Here in Kibe, anything can happen. This city of mud-and-wattle structures has all types of people - the unemployed youth, women who live by selling their bodies and children who have no past, no present and no future!

This is Kibe, where the local leaders prefer to keep mum lest gangsters turn their wrath on them.

It is not hard to see why life in Kibe is what it is. The houses, which are actually on the verge of collapse, go for as low as sh5,000. Most of them are mud-and-wattle and have no toilets.

Residents use polythene bags to relieve themselves, before dumping the waste in the numerous streams that transport the filth to the nearby River Nsooba and into the Nakivubo Channel, before finally throwing it into Lake Victoria.

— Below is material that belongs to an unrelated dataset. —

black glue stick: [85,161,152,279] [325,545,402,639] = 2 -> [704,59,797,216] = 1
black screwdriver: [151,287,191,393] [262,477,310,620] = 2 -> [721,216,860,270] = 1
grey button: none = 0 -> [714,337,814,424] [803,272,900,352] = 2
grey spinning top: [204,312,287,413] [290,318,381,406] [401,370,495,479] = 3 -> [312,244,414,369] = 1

"Every time there is a cholera outbreak in the city, it leaves an indelible mark on Kibe Zone because of the appalling conditions," says Margaret Lwanga, a resident.

The women claim they prostitute themselves because they never went to school. "I was born here 20 years ago. I never went to school and I am doing what my mother used to do," Teddy, says confidently. Her colleagues' stories are no different.

Crime is the trademark for Kibe Zone. "The thieves here are active 24 hours," says Sarah Nakatudde, who sells vegetables in the nearby Kalerwe Market. They do not only steal property, they also grab and rape women.

The thugs take advantage of any kind of entertainment to lay their strategy before the next move.

Kibe has several video halls which operate 24 hours a day, seven days a week and 365 days a year!

"Thugs find a safe haven there when things are not good for them," a resident said. "They then come out to rob at will, stretching their mighty hand to neighbouring areas of Bwaise, Mulago, Makerere and Kyebando."

They use all kinds of tactics. At night, they use force and can even kill or injure. They also con their victims using tricks such as: "I have been to an accident scene, in which a Muzungu was involved.

He was carrying gold in this container and I heard an announcement over the radio that whoever takes it to him will be paid sh0.5m. I don't have time to go there, but if you give me some money I can give you the gold..." The Kibe boys always have all sorts of tales.

Local leaders do not even want to mention their names, lest the hardened criminals pounce on them. One of them, an LC1 chairman, who preferred to be called Bbale, said he had, through the years, tried to improve the security in the area, "but the problem is that there are so many unemployed youth here," he lamented.